Raghuram Rajan in Mumbai on Wednesday. (PTI)
Mumbai, Dec. 18: Raghuram Rajan, governor of the Reserve Bank of India (RBI), today sprang another surprise on markets, pundits and borrowers when he decided not to raise the policy interest rate even though inflation has gone through the roof.
At the mid-quarter review of the monetary policy today, the central bank left the repo rate unchanged at 7.75 per cent. The repo rate is that at which the RBI provides short-term liquidity to banks.
The cash reserve ratio (CRR), or that portion of deposits that banks must maintain with the RBI, was also left untouched at 4 per cent.
There had been near unanimity among economists and market mavens that the RBI would raise the repo by 25 basis points. The assumption was predicated on the fact that consumer price inflation had surged to 11.24 per cent in November, while inflation measured on the wholesale price index (WPI) had leapt to a 14-month high of 7.52 per cent in the same month.

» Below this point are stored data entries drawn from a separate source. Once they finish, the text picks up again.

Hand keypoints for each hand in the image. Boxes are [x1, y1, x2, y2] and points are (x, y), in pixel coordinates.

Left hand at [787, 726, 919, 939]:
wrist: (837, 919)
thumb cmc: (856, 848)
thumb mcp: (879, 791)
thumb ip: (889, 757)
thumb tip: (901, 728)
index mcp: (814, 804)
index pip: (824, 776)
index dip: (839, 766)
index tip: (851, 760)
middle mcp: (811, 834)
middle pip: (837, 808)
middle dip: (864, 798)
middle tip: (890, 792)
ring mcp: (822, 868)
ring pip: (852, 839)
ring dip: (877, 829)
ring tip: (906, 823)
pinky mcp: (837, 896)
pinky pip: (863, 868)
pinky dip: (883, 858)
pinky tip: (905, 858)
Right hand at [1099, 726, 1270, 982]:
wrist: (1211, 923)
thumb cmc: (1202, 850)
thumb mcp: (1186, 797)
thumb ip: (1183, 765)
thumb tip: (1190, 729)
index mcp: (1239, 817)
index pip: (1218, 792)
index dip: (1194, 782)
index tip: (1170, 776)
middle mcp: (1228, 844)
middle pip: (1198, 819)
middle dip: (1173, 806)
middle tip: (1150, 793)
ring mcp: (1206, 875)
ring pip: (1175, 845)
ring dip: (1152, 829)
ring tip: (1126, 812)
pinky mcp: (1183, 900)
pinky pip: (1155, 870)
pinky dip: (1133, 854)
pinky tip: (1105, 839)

However, the RBI governor, who has raised rates twice since he assumed office on September 4, isn’t ruling out rate hikes in the future.
“If inflation does not fall, the RBI will act on off policy dates if warranted,” the RBI governor said.

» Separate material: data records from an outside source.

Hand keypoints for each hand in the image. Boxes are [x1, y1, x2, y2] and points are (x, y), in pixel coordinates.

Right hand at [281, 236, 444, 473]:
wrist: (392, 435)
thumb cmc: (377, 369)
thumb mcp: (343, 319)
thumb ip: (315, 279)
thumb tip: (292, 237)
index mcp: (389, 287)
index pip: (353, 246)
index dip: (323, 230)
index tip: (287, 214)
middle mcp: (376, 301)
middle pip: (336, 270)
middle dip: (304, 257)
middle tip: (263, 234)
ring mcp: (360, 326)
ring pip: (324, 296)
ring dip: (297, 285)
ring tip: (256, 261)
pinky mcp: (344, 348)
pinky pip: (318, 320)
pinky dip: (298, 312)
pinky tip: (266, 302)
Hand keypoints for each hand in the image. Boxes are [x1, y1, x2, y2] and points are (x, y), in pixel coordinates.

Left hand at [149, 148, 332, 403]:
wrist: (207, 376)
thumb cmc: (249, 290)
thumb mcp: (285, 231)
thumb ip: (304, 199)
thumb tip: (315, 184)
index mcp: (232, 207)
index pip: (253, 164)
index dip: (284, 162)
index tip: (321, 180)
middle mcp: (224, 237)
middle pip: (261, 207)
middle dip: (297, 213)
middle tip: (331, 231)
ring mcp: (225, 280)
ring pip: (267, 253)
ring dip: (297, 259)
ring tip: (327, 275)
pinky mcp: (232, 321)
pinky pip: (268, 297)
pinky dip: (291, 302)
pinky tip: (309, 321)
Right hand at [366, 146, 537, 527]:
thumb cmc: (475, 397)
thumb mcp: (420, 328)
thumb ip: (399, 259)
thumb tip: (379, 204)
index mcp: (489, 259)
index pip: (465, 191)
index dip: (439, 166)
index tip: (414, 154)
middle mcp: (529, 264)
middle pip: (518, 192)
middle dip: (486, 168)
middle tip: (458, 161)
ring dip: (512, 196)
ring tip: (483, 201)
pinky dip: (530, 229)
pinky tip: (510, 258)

Rajan told reporters that the RBI was trying to be a “responsible central bank” and the main reason for passing up the opportunity to raise rates was its reluctance to act based on a single (November) inflation number.
Admitting that the decision not to hike rates had been a close call, he said the central bank looked through the short-term volatility in inflation even as it did not want to over-react given the weak state of the economy.

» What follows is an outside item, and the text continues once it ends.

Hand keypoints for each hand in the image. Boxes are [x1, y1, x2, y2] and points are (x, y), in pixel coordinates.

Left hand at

A sharply polarising debate over inflation versus growth had opened up in the run up to the review when industrial output shrank for the first time in four months by 1.8 per cent in October after growing 2 per cent in September.
The RBI, therefore, decided to wait for the inflation reading for one more month before considering further action.
“We should not react to every reading of inflation. In other words, if we set the level of policy consistent with a 11.24 per cent reading on CPI and it came down to say 9 per cent or whatever number next month, would we then react to that number by changing the policy rate,” Rajan asked.
Industry was pleased with the RBI’s decision. “The RBI has demonstrated restraint and foresight to strike the right balance between inflation and growth,” said CII director-general Chandrajit Banerjee.
Waiting for the dip
Rajan said there were indications that vegetable prices might turn downwards sharply, which could see inflation dip in December. Moreover, the recent strengthening of the rupee vis-à-vis the US dollar (which makes imports relatively cheap) is also expected to have a disinflationary impact on prices. The lagged effect of monetary tightening since July is also expected to help contain inflation.
“We will calibrate the policy rate consistent with underlying inflation. Our sense is that the recent numbers had a lot of noise and we want to look through them,” the RBI governor added.
Some economists are concerned that the RBI may be falling behind the curve by refraining from raising the policy rate at a time inflation is riding high. They fear that the RBI may be forced to resort to stronger rate increases in the future if inflation stays at elevated levels.
Later today, the US Federal Reserve will decide whether or not to taper its quantitative easing programme under which it buys $85 billion worth of bonds every month. If the Fed tapers, the markets may face deep turmoil with massive capital outflows from emerging markets such as India.
Last month, the RBI governor said he wasn’t terribly worried about a capital outflow spurred by the Fed action. “Even if foreign investors pull out significantly more money this year than they have so far, we still can break even on capital flows,” he had said.
One reason for making such a prognosis is based on the expectation that the current account deficit — which is usually funded out of capital inflows into the country — will shrink to $56 billion, or less than 3 per cent of GDP, by March next year. Last year, CAD was at $88 billion.
This is the second time that Rajan has caught the markets on the wrong foot. On September 20, he raised the repo by 25 basis points to 7.50 per cent when everyone had expected him to stand pat after the US Federal Reserve chose not to wind down its massive bond-buying programme.
The Fed’s decision had sparked expectations that Rajan would refrain from tinkering with the rates and would only roll back some of the money-draining measures that the RBI had announced in July.
When he assumed charge on September 4, Rajan had said: “The Reserve Bank of India should be a beacon of stability as to its objectives. That is not to say we will never surprise markets with actions. A central bank should never say “Never”!”
The pundits will clearly have to be a little more cautious when trying to second-guess Rajan’s actions.